PROVIDED INFORMATION
--- START ---
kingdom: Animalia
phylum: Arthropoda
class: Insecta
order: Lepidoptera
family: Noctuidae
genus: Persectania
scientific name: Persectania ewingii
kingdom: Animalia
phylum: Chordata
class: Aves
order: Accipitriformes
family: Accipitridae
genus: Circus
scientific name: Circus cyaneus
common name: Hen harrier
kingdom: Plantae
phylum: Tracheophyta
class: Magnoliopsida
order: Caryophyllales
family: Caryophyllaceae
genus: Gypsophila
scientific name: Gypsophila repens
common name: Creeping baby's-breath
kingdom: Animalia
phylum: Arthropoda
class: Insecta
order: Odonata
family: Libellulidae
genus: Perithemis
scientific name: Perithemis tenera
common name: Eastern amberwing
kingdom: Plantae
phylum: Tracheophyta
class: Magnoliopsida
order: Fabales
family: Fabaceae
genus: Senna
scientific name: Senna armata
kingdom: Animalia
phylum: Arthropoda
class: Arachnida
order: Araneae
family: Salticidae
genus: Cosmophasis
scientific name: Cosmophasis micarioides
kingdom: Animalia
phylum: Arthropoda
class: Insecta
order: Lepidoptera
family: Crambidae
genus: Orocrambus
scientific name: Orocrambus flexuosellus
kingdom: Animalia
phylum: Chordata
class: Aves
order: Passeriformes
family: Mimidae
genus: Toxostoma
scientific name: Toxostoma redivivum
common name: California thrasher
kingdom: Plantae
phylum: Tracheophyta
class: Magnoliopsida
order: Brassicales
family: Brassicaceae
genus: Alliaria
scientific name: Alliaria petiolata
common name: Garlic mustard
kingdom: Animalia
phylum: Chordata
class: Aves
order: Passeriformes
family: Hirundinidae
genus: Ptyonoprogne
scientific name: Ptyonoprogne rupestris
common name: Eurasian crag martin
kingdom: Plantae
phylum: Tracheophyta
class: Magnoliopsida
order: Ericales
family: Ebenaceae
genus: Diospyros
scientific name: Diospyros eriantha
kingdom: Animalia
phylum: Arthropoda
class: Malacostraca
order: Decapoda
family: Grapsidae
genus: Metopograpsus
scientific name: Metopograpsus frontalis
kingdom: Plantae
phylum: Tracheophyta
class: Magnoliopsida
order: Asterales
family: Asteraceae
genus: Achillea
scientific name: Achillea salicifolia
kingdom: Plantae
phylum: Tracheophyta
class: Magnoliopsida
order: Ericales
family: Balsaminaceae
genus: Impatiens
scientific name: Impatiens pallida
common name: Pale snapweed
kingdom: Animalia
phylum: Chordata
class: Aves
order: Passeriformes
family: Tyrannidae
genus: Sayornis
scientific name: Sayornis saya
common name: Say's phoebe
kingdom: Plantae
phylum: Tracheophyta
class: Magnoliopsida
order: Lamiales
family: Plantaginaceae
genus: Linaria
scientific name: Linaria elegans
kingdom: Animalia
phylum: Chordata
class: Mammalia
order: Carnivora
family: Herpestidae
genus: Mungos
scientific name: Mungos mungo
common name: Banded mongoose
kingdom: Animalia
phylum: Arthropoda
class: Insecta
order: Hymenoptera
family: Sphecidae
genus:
--- END ---
STATED TASK
Could you reproduce word for word the stretch from the line containing "class: Arachnida" through the end of the records?

COMPLETED TASK
class: Arachnida
order: Araneae
family: Salticidae
genus: Cosmophasis
scientific name: Cosmophasis micarioides
kingdom: Animalia
phylum: Arthropoda
class: Insecta
order: Lepidoptera
family: Crambidae
genus: Orocrambus
scientific name: Orocrambus flexuosellus
kingdom: Animalia
phylum: Chordata
class: Aves
order: Passeriformes
family: Mimidae
genus: Toxostoma
scientific name: Toxostoma redivivum
common name: California thrasher
kingdom: Plantae
phylum: Tracheophyta
class: Magnoliopsida
order: Brassicales
family: Brassicaceae
genus: Alliaria
scientific name: Alliaria petiolata
common name: Garlic mustard
kingdom: Animalia
phylum: Chordata
class: Aves
order: Passeriformes
family: Hirundinidae
genus: Ptyonoprogne
scientific name: Ptyonoprogne rupestris
common name: Eurasian crag martin
kingdom: Plantae
phylum: Tracheophyta
class: Magnoliopsida
order: Ericales
family: Ebenaceae
genus: Diospyros
scientific name: Diospyros eriantha
kingdom: Animalia
phylum: Arthropoda
class: Malacostraca
order: Decapoda
family: Grapsidae
genus: Metopograpsus
scientific name: Metopograpsus frontalis
kingdom: Plantae
phylum: Tracheophyta
class: Magnoliopsida
order: Asterales
family: Asteraceae
genus: Achillea
scientific name: Achillea salicifolia
kingdom: Plantae
phylum: Tracheophyta
class: Magnoliopsida
order: Ericales
family: Balsaminaceae
genus: Impatiens
scientific name: Impatiens pallida
common name: Pale snapweed
kingdom: Animalia
phylum: Chordata
class: Aves
order: Passeriformes
family: Tyrannidae
genus: Sayornis
scientific name: Sayornis saya
common name: Say's phoebe
kingdom: Plantae
phylum: Tracheophyta
class: Magnoliopsida
order: Lamiales
family: Plantaginaceae
genus: Linaria
scientific name: Linaria elegans
kingdom: Animalia
phylum: Chordata
class: Mammalia
order: Carnivora
family: Herpestidae
genus: Mungos
scientific name: Mungos mungo
common name: Banded mongoose
kingdom: Animalia
phylum: Arthropoda
class: Insecta
order: Hymenoptera
family: Sphecidae
genus:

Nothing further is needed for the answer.